Ostats_multivariate_plot(plots = factor(rep(1, nrow(pitcher_trait_matrix))),
sp = pitcher_sites,
traits = pitcher_trait_matrix,
contour_level = 0.0001,
overlap_dat = pitcher_multivariate
)
We can customize the plot by supplying a color palette to the
colorvalues
argument (the default is a colorblind-friendly
palette imported from viridis),
and add additional spacing around the hypervolume contours using the
axis_expansion
argument. The default value of this argument
is 0.01
, or 1% in all directions.

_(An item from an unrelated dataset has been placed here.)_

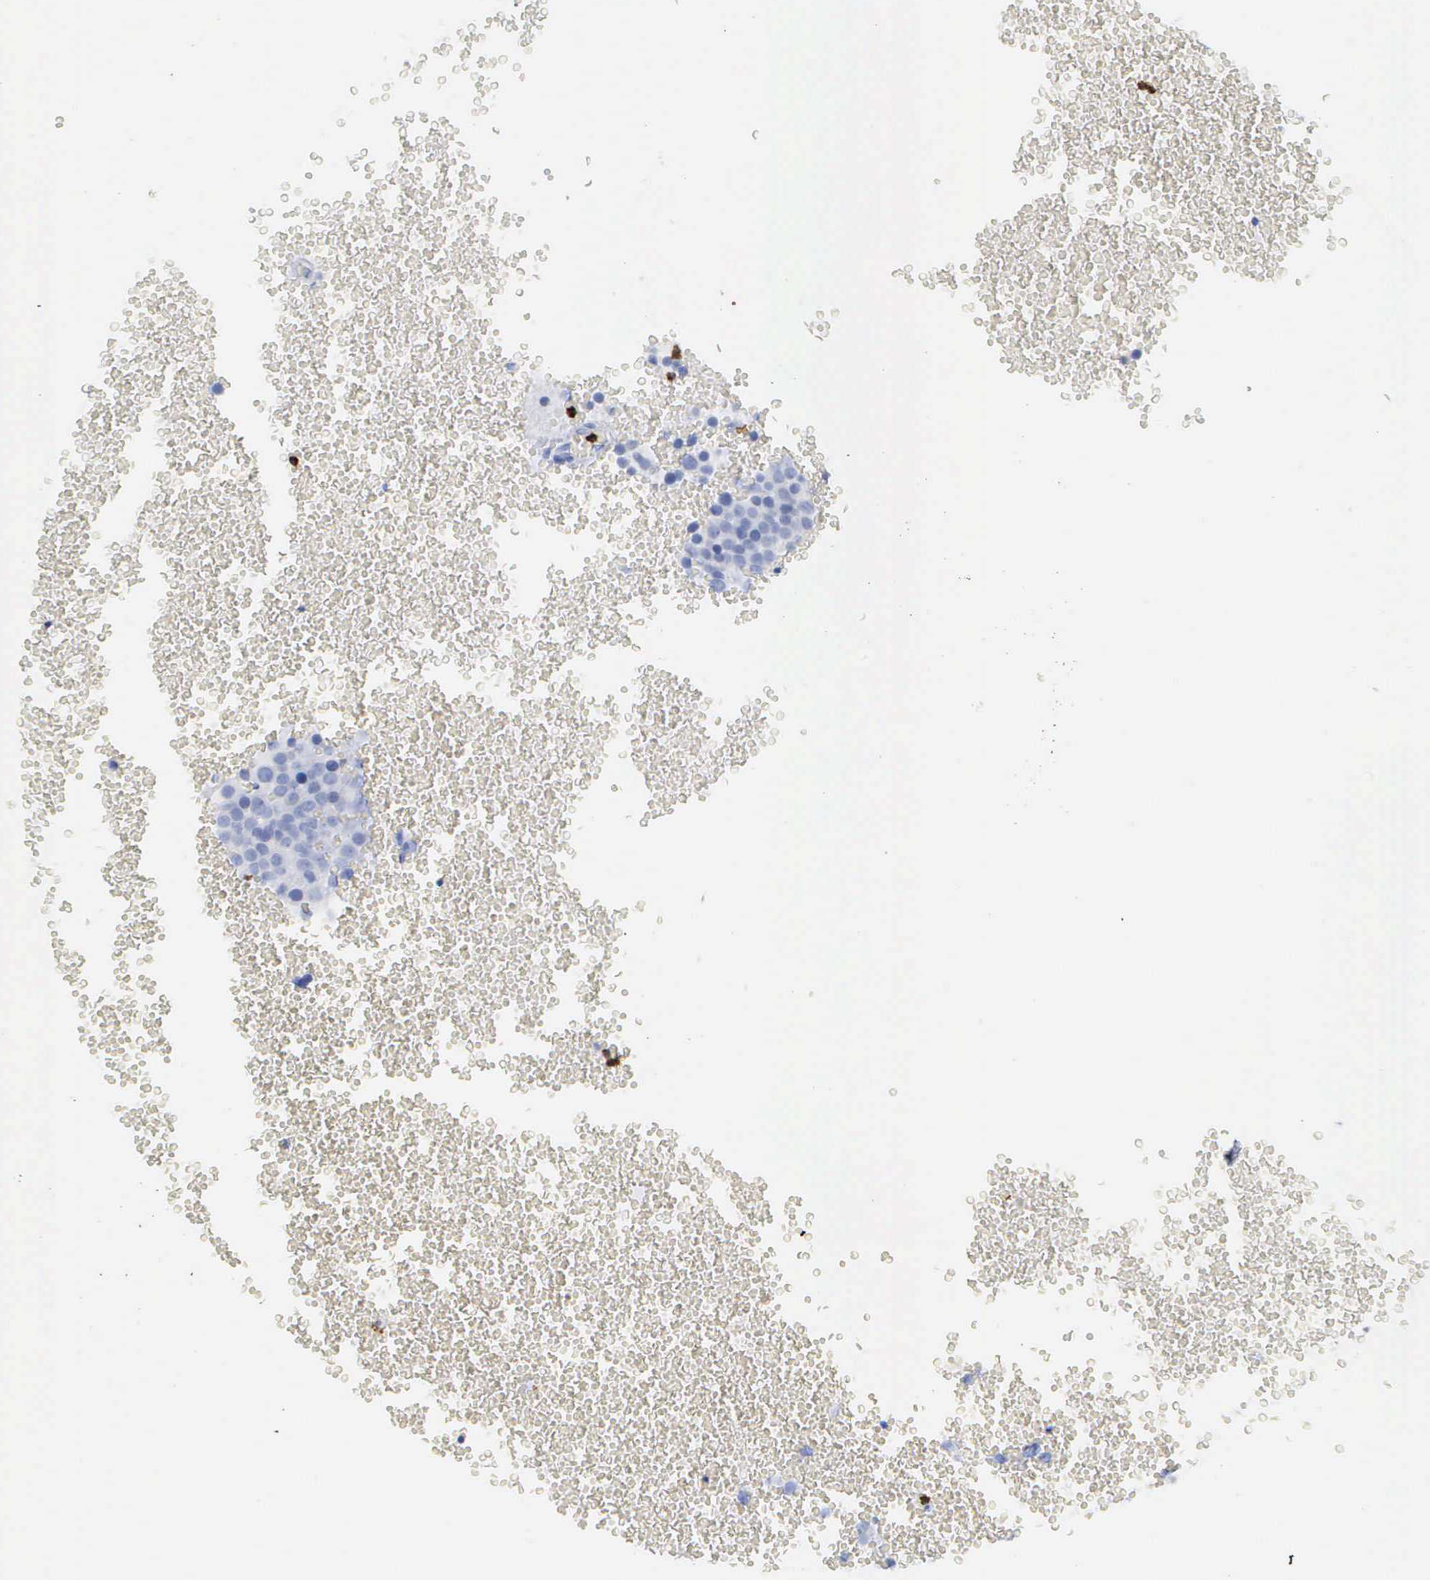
{"staining": {"intensity": "negative", "quantity": "none", "location": "none"}, "tissue": "testis cancer", "cell_type": "Tumor cells", "image_type": "cancer", "snomed": [{"axis": "morphology", "description": "Seminoma, NOS"}, {"axis": "topography", "description": "Testis"}], "caption": "Protein analysis of testis cancer displays no significant expression in tumor cells.", "gene": "CTSG", "patient": {"sex": "male", "age": 71}}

Finally, we can suppress
plotting the raw data and only plot the contours using
plot_points = FALSE
.
Ostats_multivariate_plot(plots = factor(rep(1, nrow(pitcher_trait_matrix))),
sp = pitcher_sites,
traits = pitcher_trait_matrix,
contour_level = 0.0001,
overlap_dat = pitcher_multivariate,
colorvalues = rainbow(length(unique(pitcher_sites))),
axis_expansion = 0.05,
plot_points = FALSE
)
The code underlying Ostats_multivariate_plot()
was
adapted from the plot.Hypervolumelist()
function in the hypervolume
package.
When working with multivariate trait data, it is critical to examine correlations among traits in the dataset. If you construct hypervolumes with traits that are highly correlated and measure their overlap, you will get spurious results. In addition, it’s important to consider the issue of dimensionality. It is difficult if not impossible to estimate hypervolume overlap in more than five or six dimensions. A study that quantified trait space across a wide variety of systems found that using three to six dimensions jointly maximizes trait space quality and computational feasibility (Mouillot et al., in press). Others have critiqued using hypervolume kernel density estimation to quantify species niches (Qiao et al. 2017); the technical issues only get worse as more dimensions are added. Using a variance maximization technique like PCA could be helpful to reduce dimensionality. Regardless of what method you choose, the absolute amount of overlap can’t be compared among hypervolumes with different dimensionality, making it especially important to compare the O-statistics with null distributions.
Finally, some work has shown that trait-based inference derived from analyzing multiple traits may not improve our understanding of biological systems in many cases, relative to inference based on one well-chosen biologically meaningful trait, especially when many commonly-measured traits are different manifestations of the same few underlying biological processes (Swenson 2013, but see Kraft et al. 2015). In light of that, you should carefully consider which trait or traits are relevant to your research question. Whenever possible, compare inference based on single trait overlap to the inference you get when considering multiple traits, and select the most parsimonious model.